The genome is neither a blueprint or a map, it's more like a set of Ikea instructions.
1. Make lots of cells by mitosis.
2. Now there are a lot of cells. If you are a cell on the surface of the ball of cells, turn on gene 125. If you are inside the ball of cells, turn on gene 452.
etc etc
4,567. If you are a cell next to some other cells that are next to some other cells that have gene 452 turned on, turn off gene 452 and turn on gene 681.
etc etc.
In other words, there is no way to easily "decode" the primary DNA sequence of a genome and "guess" what the organism would look like. Genes get turned on and off, proteins and other biomolecules get made, they assemble together (or not) and physically modify each other by phosphorylation, glycosylation, etc (or not), and cells end up having certain shapes, which in turn cause organs to end up having certain shapes, which end up making the whole organism have a certain shape.
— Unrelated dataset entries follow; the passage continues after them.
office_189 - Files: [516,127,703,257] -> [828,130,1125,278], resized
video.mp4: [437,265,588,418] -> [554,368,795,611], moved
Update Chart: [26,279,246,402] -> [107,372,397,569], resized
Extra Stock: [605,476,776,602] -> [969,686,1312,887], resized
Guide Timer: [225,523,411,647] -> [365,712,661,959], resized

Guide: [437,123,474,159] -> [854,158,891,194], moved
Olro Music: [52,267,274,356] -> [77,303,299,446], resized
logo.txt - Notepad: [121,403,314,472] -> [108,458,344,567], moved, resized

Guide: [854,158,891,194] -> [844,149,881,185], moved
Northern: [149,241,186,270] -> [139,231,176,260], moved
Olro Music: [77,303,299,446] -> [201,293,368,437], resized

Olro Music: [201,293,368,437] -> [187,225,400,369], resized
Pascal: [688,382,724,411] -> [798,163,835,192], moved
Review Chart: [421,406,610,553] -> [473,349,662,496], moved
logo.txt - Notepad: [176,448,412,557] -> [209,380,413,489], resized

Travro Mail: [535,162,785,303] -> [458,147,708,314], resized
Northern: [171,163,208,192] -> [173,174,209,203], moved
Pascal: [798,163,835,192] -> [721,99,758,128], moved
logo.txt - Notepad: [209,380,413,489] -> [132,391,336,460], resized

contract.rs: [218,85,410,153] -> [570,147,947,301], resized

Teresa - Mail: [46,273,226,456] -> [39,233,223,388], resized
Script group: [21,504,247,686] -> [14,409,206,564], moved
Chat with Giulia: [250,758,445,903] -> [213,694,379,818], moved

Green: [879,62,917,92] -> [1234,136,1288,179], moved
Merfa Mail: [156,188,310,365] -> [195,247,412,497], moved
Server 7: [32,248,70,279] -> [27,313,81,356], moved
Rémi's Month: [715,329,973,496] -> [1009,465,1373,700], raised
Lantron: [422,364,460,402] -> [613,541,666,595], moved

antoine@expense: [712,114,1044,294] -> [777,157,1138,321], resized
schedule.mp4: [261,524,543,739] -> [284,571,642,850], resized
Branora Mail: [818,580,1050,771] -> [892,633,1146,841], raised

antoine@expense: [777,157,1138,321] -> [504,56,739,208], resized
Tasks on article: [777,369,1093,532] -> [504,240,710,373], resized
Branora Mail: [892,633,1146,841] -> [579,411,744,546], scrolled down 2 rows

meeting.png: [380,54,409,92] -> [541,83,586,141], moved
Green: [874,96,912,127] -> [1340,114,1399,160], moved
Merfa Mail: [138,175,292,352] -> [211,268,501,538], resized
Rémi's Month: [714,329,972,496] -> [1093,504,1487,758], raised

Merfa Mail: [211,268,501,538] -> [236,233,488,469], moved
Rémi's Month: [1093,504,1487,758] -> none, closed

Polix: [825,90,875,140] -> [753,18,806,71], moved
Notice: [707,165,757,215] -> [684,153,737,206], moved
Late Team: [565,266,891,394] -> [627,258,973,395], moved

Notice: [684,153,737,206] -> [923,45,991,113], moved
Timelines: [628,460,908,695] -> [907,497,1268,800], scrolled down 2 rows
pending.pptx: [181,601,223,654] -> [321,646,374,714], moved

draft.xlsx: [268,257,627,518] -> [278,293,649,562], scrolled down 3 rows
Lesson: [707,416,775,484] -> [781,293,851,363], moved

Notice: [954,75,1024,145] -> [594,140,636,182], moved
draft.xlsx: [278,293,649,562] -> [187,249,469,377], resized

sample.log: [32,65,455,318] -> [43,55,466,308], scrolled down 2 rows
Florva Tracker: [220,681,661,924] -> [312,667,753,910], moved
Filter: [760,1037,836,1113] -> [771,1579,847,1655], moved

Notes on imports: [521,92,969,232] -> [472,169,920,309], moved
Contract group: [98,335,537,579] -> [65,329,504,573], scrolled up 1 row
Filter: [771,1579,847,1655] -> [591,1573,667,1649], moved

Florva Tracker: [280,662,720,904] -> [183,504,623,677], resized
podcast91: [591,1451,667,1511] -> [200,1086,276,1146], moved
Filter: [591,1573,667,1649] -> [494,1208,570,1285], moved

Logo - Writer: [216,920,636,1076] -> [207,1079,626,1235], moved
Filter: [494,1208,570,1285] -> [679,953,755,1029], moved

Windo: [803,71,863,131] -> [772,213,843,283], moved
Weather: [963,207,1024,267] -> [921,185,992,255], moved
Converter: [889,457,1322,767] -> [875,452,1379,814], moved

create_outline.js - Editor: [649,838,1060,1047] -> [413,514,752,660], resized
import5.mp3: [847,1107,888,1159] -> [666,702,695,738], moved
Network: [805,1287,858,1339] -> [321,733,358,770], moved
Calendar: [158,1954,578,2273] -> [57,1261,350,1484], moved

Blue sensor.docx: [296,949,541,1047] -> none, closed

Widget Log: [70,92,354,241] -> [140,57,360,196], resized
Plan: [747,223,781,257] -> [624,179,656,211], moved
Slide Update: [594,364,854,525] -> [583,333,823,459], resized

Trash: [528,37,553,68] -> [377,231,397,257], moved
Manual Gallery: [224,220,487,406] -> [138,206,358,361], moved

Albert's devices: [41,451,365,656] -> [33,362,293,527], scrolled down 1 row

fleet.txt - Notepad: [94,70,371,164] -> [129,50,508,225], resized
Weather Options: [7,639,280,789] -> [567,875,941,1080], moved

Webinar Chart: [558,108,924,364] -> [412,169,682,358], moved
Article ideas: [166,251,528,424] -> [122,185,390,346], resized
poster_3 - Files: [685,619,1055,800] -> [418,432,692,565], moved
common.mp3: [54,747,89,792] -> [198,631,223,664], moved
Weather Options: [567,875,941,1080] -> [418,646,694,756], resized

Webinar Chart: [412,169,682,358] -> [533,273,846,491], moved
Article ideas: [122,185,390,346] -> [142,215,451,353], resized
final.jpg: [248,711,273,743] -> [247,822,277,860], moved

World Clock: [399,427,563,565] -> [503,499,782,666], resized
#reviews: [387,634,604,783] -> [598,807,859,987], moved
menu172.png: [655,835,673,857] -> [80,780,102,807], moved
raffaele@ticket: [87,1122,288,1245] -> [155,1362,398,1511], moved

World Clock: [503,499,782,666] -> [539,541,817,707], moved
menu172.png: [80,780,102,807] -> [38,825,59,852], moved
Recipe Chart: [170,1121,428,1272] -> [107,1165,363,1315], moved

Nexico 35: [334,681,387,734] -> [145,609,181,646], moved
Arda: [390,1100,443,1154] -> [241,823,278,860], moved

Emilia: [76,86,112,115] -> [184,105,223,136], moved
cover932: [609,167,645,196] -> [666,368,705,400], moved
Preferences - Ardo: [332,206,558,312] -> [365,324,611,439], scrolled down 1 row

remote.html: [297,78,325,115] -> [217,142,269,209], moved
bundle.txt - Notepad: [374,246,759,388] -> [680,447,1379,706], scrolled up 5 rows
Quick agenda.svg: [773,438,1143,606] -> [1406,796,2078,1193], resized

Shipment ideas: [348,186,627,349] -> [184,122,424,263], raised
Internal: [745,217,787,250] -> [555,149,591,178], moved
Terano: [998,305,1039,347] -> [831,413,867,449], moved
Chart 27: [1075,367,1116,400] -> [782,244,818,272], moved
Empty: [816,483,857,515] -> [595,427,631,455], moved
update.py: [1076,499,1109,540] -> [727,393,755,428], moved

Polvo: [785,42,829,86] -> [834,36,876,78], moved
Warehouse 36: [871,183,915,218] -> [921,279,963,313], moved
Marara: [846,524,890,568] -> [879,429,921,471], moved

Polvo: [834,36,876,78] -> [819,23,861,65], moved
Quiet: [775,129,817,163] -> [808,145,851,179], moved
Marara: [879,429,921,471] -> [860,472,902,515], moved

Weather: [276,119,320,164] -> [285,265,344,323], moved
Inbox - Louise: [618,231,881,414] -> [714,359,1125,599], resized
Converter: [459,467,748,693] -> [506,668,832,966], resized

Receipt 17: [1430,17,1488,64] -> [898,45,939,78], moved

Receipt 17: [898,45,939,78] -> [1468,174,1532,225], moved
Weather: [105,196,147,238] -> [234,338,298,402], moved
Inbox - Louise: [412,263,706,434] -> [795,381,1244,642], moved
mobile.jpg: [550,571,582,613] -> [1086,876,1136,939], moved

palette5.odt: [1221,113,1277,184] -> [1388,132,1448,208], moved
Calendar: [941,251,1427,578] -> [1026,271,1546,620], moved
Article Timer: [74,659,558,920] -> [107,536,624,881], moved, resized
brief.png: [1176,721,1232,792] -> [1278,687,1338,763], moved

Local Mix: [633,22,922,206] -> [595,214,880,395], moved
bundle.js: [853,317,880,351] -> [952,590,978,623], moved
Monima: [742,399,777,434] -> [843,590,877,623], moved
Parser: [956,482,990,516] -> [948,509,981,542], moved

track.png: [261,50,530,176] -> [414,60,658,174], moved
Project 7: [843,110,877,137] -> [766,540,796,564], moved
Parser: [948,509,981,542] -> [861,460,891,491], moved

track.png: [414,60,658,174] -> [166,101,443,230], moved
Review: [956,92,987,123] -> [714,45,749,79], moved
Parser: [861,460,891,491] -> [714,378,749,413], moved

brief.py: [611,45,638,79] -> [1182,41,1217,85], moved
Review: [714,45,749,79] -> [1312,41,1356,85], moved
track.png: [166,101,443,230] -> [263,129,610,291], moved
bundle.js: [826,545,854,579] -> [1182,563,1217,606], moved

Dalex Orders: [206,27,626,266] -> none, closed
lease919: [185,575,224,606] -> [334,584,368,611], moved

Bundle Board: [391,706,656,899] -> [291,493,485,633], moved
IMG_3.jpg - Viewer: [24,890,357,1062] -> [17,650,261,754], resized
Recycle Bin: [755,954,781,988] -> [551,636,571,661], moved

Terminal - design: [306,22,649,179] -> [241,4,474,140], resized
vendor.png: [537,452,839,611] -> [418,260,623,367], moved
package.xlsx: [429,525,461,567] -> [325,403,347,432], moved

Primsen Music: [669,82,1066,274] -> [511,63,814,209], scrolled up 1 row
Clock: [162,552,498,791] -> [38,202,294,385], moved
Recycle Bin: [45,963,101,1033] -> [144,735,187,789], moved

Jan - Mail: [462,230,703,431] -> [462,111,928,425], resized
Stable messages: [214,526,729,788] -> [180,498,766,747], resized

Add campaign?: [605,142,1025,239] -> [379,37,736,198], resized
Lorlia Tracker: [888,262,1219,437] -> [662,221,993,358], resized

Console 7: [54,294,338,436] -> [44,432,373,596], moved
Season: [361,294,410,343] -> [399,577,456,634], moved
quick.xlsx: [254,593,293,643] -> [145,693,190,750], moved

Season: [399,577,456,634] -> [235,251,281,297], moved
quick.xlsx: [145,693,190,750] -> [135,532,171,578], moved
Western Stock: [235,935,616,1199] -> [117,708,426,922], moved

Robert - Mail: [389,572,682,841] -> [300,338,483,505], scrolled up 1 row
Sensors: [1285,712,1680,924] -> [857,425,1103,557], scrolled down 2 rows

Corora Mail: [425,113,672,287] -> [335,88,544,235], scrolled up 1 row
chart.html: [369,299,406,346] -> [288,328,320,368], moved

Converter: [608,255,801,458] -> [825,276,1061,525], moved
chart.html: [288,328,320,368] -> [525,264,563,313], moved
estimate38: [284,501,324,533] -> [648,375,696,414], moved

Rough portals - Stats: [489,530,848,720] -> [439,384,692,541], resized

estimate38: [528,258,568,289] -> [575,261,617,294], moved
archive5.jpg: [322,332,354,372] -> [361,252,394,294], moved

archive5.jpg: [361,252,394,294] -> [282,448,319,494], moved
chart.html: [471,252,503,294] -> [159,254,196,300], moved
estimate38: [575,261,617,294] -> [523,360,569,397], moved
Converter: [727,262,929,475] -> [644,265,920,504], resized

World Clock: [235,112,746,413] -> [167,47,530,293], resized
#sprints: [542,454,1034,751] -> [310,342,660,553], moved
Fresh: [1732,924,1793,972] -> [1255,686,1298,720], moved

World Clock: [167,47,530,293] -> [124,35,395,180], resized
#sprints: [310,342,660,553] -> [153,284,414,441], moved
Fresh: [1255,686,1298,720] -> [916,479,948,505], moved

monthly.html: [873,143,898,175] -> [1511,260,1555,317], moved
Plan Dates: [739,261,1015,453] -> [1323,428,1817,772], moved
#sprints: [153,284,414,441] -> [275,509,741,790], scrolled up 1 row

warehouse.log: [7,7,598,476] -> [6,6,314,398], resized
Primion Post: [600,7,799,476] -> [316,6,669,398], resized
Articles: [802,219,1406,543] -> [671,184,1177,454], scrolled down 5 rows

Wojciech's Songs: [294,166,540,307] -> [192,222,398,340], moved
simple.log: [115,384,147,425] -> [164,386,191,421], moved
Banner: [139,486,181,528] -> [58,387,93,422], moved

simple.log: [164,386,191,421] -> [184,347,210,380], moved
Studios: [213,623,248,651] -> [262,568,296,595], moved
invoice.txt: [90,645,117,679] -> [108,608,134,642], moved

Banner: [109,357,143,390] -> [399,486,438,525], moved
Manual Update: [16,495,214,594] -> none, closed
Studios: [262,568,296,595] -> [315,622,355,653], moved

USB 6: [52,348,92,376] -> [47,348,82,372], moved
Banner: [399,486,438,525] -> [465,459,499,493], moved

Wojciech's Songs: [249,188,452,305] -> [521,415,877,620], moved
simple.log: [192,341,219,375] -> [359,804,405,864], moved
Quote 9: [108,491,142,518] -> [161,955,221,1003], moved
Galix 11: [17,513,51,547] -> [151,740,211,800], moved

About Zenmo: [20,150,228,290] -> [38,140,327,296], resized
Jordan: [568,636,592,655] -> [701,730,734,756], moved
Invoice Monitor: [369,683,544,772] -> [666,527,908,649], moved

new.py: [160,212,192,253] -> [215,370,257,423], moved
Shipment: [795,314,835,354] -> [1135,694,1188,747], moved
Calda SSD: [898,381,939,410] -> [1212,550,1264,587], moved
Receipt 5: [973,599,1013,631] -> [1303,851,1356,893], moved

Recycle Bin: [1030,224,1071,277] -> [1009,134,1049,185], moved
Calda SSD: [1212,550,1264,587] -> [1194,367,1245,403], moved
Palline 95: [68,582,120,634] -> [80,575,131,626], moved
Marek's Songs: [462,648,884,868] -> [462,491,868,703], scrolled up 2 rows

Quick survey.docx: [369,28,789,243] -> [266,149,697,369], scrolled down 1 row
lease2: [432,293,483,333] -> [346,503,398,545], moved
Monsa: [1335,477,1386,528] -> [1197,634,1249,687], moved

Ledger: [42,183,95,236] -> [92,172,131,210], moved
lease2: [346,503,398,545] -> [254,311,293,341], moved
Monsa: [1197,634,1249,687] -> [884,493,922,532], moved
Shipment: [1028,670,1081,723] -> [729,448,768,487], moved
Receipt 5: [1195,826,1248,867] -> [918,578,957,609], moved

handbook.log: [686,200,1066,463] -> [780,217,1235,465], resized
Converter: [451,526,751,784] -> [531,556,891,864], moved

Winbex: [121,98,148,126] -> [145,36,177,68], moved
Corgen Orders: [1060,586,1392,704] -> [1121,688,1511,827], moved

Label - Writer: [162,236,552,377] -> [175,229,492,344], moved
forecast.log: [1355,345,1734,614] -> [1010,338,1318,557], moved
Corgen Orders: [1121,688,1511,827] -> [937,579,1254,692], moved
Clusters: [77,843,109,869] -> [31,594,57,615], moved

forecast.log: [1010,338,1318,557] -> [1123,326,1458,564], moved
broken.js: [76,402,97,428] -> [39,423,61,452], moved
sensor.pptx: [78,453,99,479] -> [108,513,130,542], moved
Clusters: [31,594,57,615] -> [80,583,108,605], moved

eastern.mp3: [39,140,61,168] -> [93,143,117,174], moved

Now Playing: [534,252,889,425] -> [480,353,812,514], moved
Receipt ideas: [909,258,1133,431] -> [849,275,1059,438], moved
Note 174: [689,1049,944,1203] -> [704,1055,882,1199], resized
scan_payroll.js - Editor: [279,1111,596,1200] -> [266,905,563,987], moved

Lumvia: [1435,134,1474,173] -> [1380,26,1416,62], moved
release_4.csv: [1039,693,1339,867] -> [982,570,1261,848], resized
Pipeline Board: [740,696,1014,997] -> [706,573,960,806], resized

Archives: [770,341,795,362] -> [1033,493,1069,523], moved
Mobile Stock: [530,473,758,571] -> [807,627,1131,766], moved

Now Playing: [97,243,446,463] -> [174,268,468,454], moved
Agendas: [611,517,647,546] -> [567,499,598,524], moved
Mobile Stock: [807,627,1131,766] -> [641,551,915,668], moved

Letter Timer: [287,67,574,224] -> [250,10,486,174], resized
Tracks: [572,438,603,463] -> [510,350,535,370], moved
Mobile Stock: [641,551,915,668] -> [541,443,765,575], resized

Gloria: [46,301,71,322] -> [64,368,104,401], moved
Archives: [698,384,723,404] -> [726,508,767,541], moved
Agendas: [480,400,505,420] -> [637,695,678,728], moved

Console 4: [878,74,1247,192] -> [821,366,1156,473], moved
Some of this is encoded in the basic laws of physical chemistry, which even for a single protein cannot easily be applied. So it's no surprise that we are still absolute infants in our understanding of genomes. I consider this to be a project of centuries at least, hardly years or decades. That doesn't mean we can't answer some reasonable questions, like are there specific genes which if mutated cause someone to have high cholesterol (yes), or get lung cancer with high probability (I don't know). But these are just the tip of the real genomic information iceberg.